What is asked: The conference call for papers names several fields through which women of the period expressed curiosity about their world. List all of them.

CFP: British Women Writers Conference 2011, "Curiosities." Deadline: November 1, 2010

This is the 19th Annual 18th- and 19th-Century British Women Writers Conference
The Ohio State University
Columbus, OH

Website: http://bwwc2011.osu.edu

"Curiosities"
March 31- April 3, 2011

Call for Papers:
The theme for this year’s conference is “Curiosities.” We encourage
submissions that consider how the concept of curiosity—in its dual
meaning of intellectual pursuit and particular material
objects—influenced the lives and work of eighteenth- and
nineteenth-century women writers, and continues to drive our
scholarship today. We welcome interdisciplinary approaches to this
topic, and are especially interested in both the ways in which women
of this period expressed curiosity about their world through science,
politics, philosophy, travel, religion, and art, and the ways in which
these same questing, curious women became the subjects and objects of
inquiry themselves.

Dataset:
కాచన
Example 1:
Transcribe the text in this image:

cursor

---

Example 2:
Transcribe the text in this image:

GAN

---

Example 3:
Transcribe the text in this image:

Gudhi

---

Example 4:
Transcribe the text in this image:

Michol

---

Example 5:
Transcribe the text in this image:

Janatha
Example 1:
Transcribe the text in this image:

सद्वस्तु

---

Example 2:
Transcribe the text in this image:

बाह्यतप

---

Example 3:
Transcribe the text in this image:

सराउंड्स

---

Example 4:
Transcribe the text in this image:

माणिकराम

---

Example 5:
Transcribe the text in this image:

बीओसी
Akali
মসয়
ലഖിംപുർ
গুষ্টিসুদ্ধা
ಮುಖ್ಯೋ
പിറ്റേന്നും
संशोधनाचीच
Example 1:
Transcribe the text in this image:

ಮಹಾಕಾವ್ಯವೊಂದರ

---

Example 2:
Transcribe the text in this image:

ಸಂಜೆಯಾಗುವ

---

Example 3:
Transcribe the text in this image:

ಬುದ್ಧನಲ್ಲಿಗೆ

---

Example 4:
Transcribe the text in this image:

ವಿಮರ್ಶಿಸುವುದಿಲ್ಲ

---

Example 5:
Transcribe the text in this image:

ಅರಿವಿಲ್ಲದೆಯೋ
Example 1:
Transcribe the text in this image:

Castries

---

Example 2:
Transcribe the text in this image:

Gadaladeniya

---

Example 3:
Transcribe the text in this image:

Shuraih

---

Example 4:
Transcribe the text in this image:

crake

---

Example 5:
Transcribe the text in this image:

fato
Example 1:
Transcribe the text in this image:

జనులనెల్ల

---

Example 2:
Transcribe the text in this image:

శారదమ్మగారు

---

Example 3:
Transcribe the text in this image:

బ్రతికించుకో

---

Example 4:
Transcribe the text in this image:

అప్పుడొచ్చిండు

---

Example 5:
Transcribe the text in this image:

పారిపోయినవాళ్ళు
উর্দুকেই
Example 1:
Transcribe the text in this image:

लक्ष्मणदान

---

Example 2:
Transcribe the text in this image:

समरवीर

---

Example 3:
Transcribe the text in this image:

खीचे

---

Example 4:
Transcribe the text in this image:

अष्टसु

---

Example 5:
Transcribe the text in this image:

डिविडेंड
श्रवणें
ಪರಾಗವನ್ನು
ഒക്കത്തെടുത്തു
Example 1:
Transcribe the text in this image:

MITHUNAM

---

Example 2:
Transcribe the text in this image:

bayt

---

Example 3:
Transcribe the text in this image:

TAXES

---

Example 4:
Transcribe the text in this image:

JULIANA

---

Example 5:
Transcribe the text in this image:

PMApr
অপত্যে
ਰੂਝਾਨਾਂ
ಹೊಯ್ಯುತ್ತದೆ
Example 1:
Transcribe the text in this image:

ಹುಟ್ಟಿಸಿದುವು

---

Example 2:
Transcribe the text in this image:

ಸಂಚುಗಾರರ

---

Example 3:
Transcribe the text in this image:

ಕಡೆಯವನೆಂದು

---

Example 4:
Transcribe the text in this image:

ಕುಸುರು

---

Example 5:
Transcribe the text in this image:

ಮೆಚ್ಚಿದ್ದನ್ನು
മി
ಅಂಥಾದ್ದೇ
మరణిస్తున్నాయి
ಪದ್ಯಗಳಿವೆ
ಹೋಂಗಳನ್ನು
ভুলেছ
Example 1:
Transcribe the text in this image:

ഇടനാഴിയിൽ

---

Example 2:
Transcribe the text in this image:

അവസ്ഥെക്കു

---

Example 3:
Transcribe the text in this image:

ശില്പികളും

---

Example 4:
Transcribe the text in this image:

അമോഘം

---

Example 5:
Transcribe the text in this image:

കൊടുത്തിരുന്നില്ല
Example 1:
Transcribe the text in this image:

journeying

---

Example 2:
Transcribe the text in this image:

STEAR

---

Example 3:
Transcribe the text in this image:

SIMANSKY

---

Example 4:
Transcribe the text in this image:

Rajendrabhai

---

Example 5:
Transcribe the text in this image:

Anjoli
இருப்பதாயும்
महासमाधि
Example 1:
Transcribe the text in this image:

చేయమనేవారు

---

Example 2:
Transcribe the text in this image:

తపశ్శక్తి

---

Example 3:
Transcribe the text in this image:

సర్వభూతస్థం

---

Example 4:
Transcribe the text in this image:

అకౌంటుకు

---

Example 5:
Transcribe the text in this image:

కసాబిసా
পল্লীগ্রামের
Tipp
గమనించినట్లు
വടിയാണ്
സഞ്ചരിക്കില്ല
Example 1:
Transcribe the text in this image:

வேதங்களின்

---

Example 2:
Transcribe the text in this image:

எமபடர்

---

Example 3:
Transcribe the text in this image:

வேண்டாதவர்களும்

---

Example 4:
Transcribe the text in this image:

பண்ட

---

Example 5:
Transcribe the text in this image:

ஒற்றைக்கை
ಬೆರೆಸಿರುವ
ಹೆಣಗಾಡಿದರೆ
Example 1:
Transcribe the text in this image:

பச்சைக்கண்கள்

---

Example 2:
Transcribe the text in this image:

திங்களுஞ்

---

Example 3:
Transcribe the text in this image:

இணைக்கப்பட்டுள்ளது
---
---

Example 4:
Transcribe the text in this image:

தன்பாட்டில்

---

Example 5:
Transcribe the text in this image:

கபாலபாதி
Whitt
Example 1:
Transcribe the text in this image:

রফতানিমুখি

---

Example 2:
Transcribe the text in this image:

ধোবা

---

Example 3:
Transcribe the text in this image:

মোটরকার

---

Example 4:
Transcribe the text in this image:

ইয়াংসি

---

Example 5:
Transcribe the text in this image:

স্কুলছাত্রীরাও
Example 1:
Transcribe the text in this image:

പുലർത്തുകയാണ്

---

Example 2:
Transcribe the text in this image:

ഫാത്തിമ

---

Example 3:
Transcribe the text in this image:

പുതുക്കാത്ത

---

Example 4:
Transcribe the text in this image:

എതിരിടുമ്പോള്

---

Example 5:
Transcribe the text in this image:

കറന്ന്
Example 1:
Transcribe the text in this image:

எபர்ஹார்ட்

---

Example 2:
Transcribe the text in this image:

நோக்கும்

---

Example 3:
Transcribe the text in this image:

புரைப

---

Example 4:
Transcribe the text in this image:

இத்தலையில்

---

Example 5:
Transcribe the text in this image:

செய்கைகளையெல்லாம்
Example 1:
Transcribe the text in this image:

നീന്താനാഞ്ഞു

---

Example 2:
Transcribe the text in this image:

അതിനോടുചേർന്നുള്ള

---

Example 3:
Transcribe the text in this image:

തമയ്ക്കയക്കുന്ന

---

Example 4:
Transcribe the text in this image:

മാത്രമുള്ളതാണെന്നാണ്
==
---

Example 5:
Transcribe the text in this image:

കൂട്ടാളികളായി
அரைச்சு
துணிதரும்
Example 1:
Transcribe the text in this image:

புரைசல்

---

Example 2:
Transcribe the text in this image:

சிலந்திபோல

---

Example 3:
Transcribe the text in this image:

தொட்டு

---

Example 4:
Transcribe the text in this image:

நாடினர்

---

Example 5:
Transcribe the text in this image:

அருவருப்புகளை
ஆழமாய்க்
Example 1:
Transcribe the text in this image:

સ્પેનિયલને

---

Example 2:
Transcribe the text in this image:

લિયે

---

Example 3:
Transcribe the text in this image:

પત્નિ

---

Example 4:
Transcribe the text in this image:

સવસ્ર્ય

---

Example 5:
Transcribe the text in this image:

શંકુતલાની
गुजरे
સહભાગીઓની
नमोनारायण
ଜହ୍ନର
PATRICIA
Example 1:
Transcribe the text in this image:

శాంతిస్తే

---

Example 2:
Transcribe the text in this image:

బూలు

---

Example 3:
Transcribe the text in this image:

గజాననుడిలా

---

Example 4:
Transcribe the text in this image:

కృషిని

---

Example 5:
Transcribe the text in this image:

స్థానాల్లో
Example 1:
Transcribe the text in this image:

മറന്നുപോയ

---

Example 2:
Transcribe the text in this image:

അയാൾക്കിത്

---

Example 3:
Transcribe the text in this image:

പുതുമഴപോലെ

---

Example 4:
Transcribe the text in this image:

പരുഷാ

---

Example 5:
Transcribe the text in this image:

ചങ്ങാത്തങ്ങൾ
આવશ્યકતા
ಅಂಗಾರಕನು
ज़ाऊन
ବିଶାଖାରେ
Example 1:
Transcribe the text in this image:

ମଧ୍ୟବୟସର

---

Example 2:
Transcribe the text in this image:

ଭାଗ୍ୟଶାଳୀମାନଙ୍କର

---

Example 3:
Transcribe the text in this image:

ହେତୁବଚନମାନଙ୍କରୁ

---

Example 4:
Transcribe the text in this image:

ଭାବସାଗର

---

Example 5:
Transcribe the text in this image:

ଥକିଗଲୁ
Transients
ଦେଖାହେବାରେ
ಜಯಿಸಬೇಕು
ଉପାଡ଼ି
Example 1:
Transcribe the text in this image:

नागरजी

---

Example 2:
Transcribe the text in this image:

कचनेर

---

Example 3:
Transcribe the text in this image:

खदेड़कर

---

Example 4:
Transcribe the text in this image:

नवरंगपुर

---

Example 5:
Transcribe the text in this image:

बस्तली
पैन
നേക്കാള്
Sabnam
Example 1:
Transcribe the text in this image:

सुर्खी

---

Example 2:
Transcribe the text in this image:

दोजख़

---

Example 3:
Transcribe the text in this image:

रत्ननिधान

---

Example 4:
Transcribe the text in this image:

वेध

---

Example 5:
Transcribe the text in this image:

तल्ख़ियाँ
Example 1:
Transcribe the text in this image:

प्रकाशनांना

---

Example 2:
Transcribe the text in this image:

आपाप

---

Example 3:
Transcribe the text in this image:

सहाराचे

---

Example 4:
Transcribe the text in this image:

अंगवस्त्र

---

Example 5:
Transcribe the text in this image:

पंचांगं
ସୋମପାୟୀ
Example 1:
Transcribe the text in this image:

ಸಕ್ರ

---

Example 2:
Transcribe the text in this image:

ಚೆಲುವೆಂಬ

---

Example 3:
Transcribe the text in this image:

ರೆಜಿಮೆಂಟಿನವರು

Solution to this problem: Science, politics, philosophy, travel, religion, and art.